Teach us to number our days aright, that we may gain wisdom of heart. (Psalm 90:12)
The artist On Kawara (1933-2014) had a thing for time, or rather for the ways we humans experience, think about, and record time. He counted his time on earth in days (29,771) rather than years, and created many works that addressed his concerns about time (and, I’m guessing, mortality). A part of one of those projects, the Today series, is shown here, as I found it on the wall at Dia:Beacon, a remarkable art space in the Hudson Valley that I visited for the first time this past week. The visit also marked the first time I ever heard of Kawara.
Kawara began the Today series on January 4, 1966 and continued working on it, his magnum opus, until the day he died. According to the curator’s notes “Kawara required that each painting be completed on the date depicted on its surface and in the language and grammar of the country in which it was completed.” He painted one of these pieces every day of his remaining life, mixing the paint anew each day, hand painting the date (not using stencil) each time. If he worked on a painting and didn’t complete it by the end of the day, he destroyed it. The completed ones were each stored in their own cardboard box, often with a newspaper clipping published that same day in whatever country he happened to be working.
Say what you will about “modern” or “conceptual” art, I found this undertaking, the rigorous execution of one smallish painting each day, this taking of one’s own attendance, astounding. Obsessive, yes, but also tender in its near banality. To see a number of these canvases mounted around an entire room at Dia gave me pause. Why would someone do this when there are so many other things one could paint? Flowers and mountains and pretty birds. Portraits of beloved people. And yet, the making and sharing of these stark black and white testaments to individual days, not special ones, but any old day, seemed to me an act of courage, a staring into the abyss that is our mortality and, well, counting on it.

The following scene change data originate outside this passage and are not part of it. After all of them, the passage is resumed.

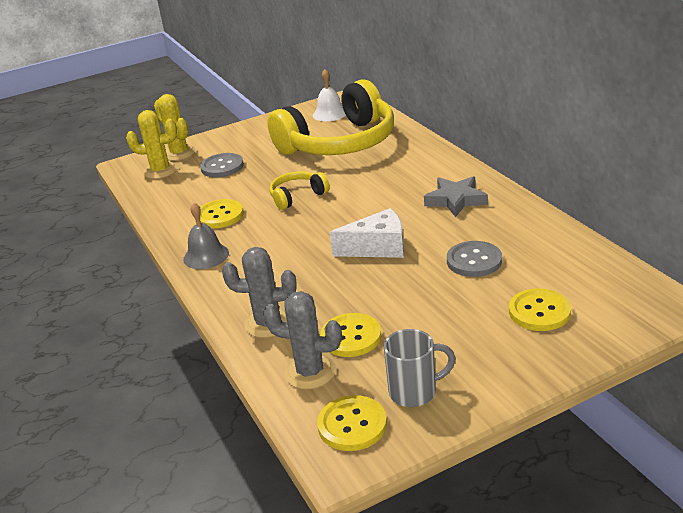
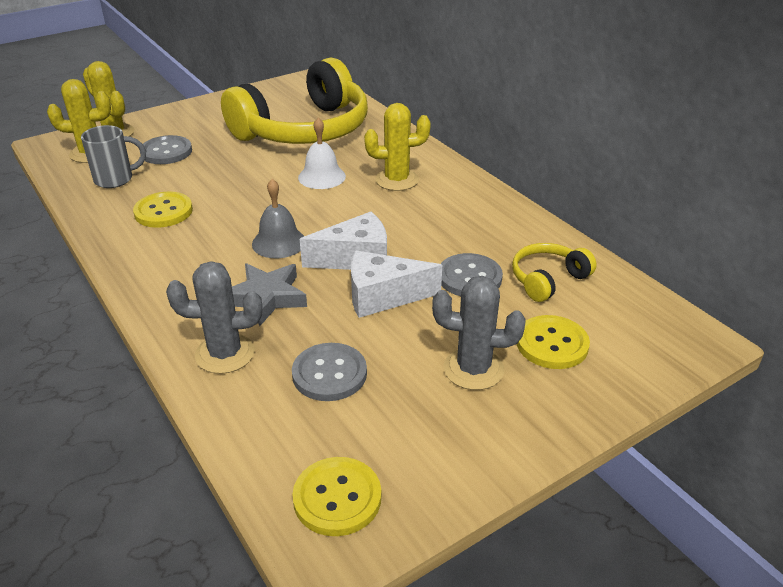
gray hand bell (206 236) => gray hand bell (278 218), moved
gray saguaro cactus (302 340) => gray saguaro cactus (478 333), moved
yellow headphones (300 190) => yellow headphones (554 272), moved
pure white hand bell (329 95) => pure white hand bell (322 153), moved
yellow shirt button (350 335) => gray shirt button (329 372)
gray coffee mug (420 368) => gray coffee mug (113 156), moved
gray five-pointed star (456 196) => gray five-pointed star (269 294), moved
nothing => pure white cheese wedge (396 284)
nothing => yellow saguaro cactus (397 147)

Though I say Kawara made paintings for “any old day”, I chose this one to share because the date represented was memorable for me and also, coincidentally, involved counting. On New Year’s Eve 1992, I had the good fortune to find myself climbing a hill in Kyoto, Japan with thousands of other people in a great crush to reach Choin-In Temple for Joya No Kane, the ringing out of the giant temple bell 108 times, once for each human desire (according to Buddhism). We circled the shrine in a throng as a team of monks drew back on ropes wrapped around a great log, and then let it sail into the bell, ringing it as they bowed, chanted, and caught the ropes to ring again and again, ringing out the 108th time to mark the turning of the year. Just like that it was January 1, 1993. And there I was, a few months shy of turning thirty, surrounded by men and women in kimonoed finery under a canopy of fireworks, sake-tipsy and giddy with it all. It felt quite spiritual, plus it was A LOT of fun, and a little terrifying given the number of people involved!